● Work instructions
• A. Decide whether each statement below agrees with the text excerpt: (i) GAPDH gene expression served as the endogenous control in q-PCR; (ii) LC3II protein levels began to increase 6 hours after PPV infection; (iii) comparisons between two groups were analyzed by unpaired Student's t test. Answer yes or no for each and quote the words of the text that decide it.
• B. Summarize the text excerpt in two sentences.
• C. Quote the text excerpt from "PPV infection suppresses mTOR phosphorylation." up to and including "p < 0.05; ** p < 0.01.".

● Text excerpt
Total RNA was extracted by TRIzol (Invitrogen, Carlsbad, CA, USA), and 500 ng of total RNA was reverse-transcribed into complementary DNA by using PrimeScript RT Master Mix (TaKaRa) according to the respective manufacturer’s protocol. The mRNA levels of beclin1 and lc3 were measured by quantitative PCR (q-PCR) with an Applied Biosystems QuantStudio 6&7 (Applied Biosystems, Grand Island, NY, USA) using SYBR Premix Ex Taq II DNA polymerase (TaKaRa), and GAPDH gene expression was used as the endogenous control. Specific primers used for beclin1 and lc3 were used for real-time PCR: Sus scrofa beclin1 forward primer, 5′- CTGAAGAGTGTAG AAAACCAGATGC -3′, reverse primer 5′- CCAGCCTGAAGTTATTGATTGTG -3′, S. scrofa lc3 forward primer, 5′- AACTAAGCTGTCTCTGCCCC -3′, reverse primer 5′- ACTGGGCCAGAATCCATCCA-3′. All samples were sequenced three times, and experiments were repeated three times.

Statistical analysis

All experiments were performed at least three times, and the results are representative of three independent experiments. The data are presented as the means ± SEM (SD). Statistical significance was determined by ANOVA and Bonferroni post hoc test for multiple groups, while comparisons between 2 groups were analysed by unpaired Student’s t test. P < 0.05 was considered to be statistically significant.

Results

PPV infection suppresses mTOR phosphorylation

mTOR is a crucial regulator in the autophagy pathway [24]. To study the autophagy pathway regulated by PPV infection, we first explored whether mTOR is involved in PPV-induced autophagy. As the results showed, compared with those in the mock infection condition, the levels of p-mTOR in PTCs were all significantly decreased 6 h, 12 h, and 24 h post-PPV infection (Figures 1A and B). In contrast, PPV infection caused the protein levels of Beclin1 to begin to increase 6 hpi, and this increase persisted until 24 hpi in PTCs (Figures 1A and C), while the protein levels of LC3II began to increase 12 hpi (Figures 1A and D). Further, Q-PCR results showed that both beclin1 and lc3 mRNA levels were significantly upregulated in PTCs 6 h, 12 h, and 24 h post-PPV infection compared with those in the mock infection group (Figures 1E and F). These results suggest that mTOR is involved in the regulation of PPV-induced autophagy.

Figure 1
figure 1

PPV infection suppresses mTOR phosphorylation. PTCs were infected with PPV at MOI = 1 or were mock infected for 0 h, 6 h, 12 h, and 24 h. A Cell lysates were collected individually for Western blotting analysis with anti-mTOR, anti-p-mTOR, anti-Beclin1, anti-LC3A/B and anti-β actin antibodies. B–D Ratios of p-mTOR to mTOR, as well as Beclin1 and LC3 II to β-actin, as reported in A, were calculated and analysed. E, F The mRNA levels of beclin1 and lc3 were detected by quantitative-polymerase chain reaction (q-PCR). The results are the mean ± SEM (SD) of three experiments, * p < 0.05; ** p < 0.01.

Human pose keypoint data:
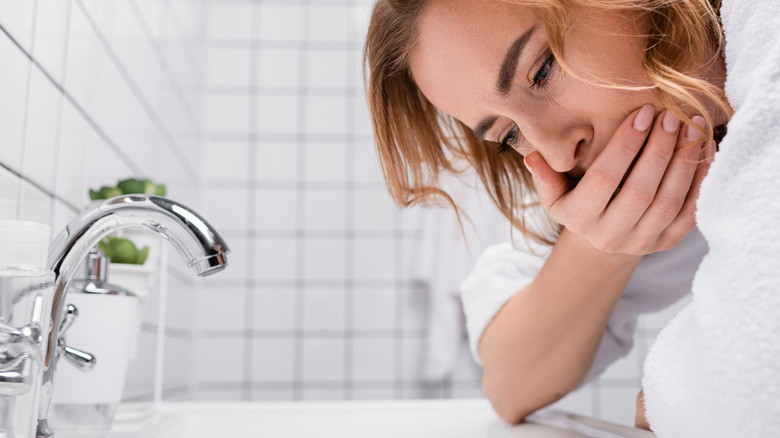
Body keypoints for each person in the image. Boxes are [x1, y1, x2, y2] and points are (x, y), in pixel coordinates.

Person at [363, 0, 734, 428]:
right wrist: (608, 240)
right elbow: (510, 385)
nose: (557, 155)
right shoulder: (587, 182)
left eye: (542, 70)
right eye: (510, 136)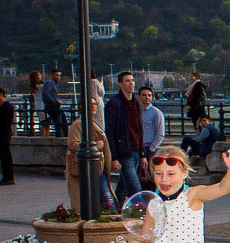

● Solutions to the exercise
• A.
(i) Yes: "GAPDH gene expression was used as the endogenous control"
(ii) No: "the protein levels of LC3II began to increase 12 hpi"
(iii) Yes: "comparisons between 2 groups were analysed by unpaired Student’s t test"

• B. Total RNA was reverse-transcribed and beclin1 and lc3 mRNA levels were measured by q-PCR, and data were analyzed by ANOVA with a Bonferroni post hoc test or by unpaired Student's t test, with P < 0.05 considered significant. PPV infection significantly decreased p-mTOR levels in PTCs at 6, 12, and 24 h while increasing Beclin1 and LC3II protein and beclin1 and lc3 mRNA levels, which suggests that mTOR is involved in regulating PPV-induced autophagy.

• C.
PPV infection suppresses mTOR phosphorylation. PTCs were infected with PPV at MOI = 1 or were mock infected for 0 h, 6 h, 12 h, and 24 h. A Cell lysates were collected individually for Western blotting analysis with anti-mTOR, anti-p-mTOR, anti-Beclin1, anti-LC3A/B and anti-β actin antibodies. B–D Ratios of p-mTOR to mTOR, as well as Beclin1 and LC3 II to β-actin, as reported in A, were calculated and analysed. E, F The mRNA levels of beclin1 and lc3 were detected by quantitative-polymerase chain reaction (q-PCR). The results are the mean ± SEM (SD) of three experiments, * p < 0.05; ** p < 0.01.